> What is asked
Set out the lines of each item below as a numbered list, skipping any blank lines and leaving the pictures out.

> Items
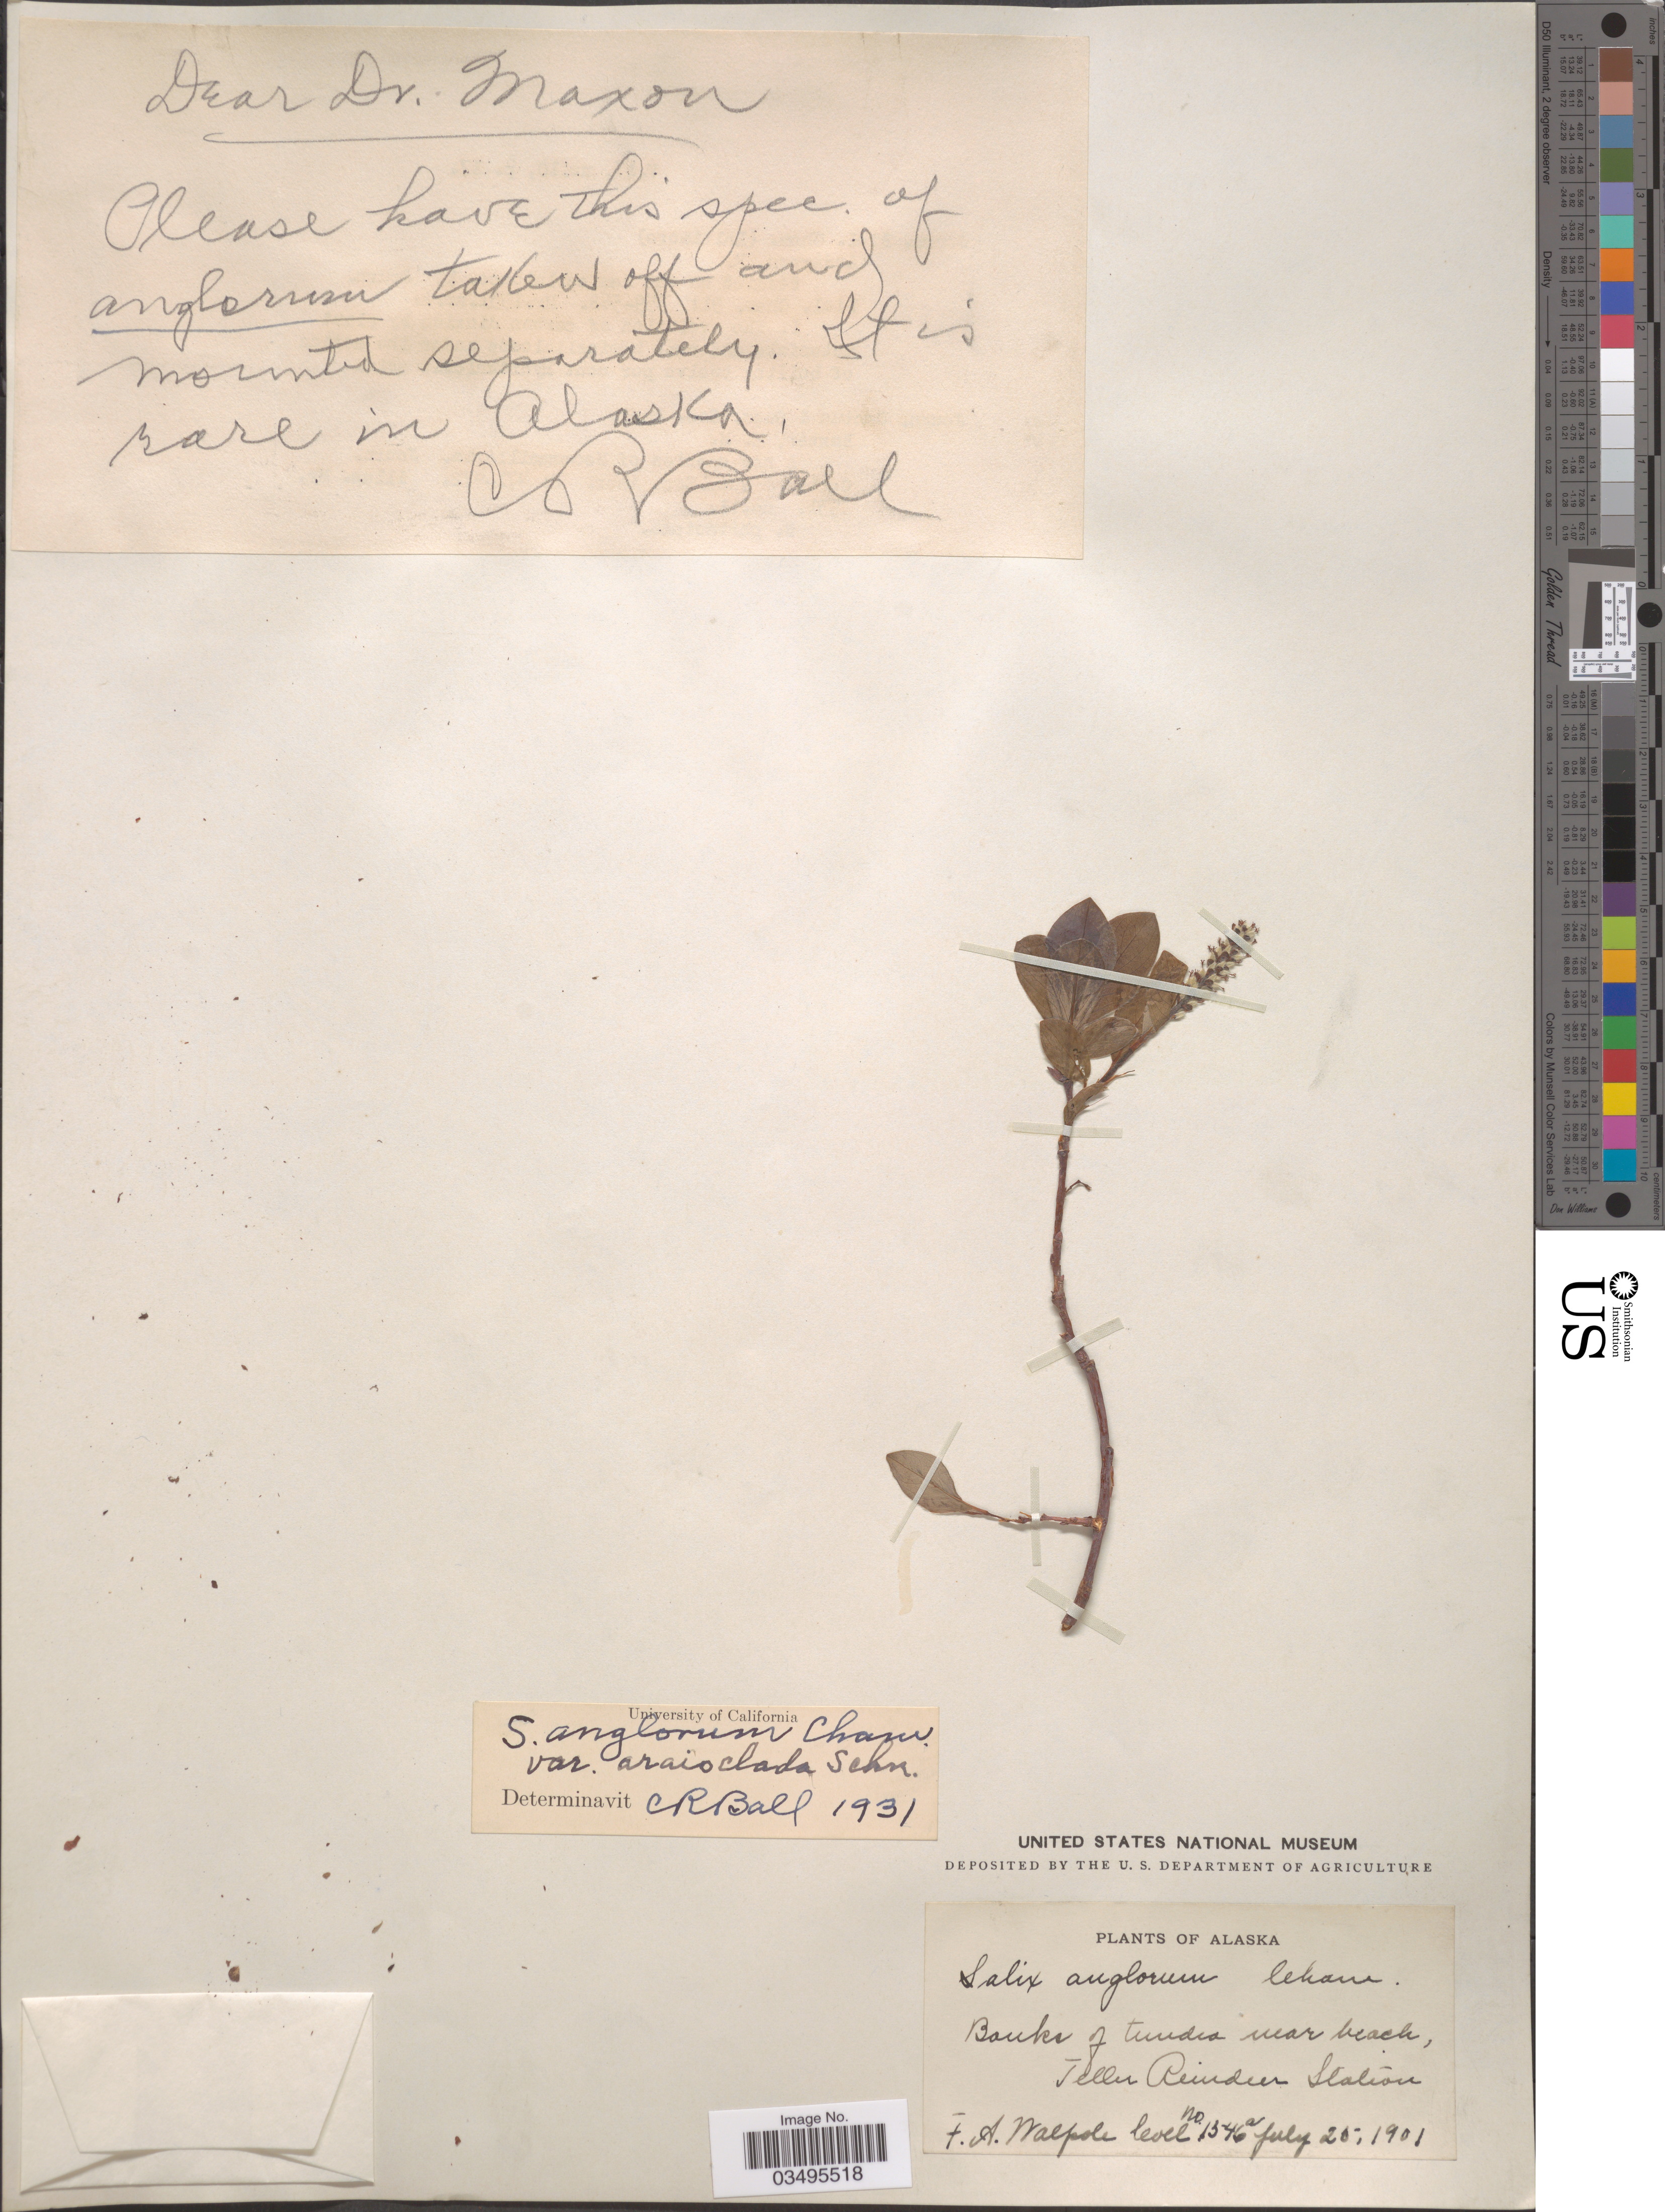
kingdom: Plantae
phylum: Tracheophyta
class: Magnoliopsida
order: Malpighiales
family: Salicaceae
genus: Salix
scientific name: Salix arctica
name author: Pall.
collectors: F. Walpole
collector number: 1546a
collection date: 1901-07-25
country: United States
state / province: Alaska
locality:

> Result of this exercise
1. kingdom: Plantae
2. phylum: Tracheophyta
3. class: Magnoliopsida
4. order: Malpighiales
5. family: Salicaceae
6. genus: Salix
7. scientific name: Salix arctica
8. name author: Pall.
9. collectors: F. Walpole
10. collector number: 1546a
11. collection date: 1901-07-25
12. country: United States
13. state / province: Alaska
14. locality:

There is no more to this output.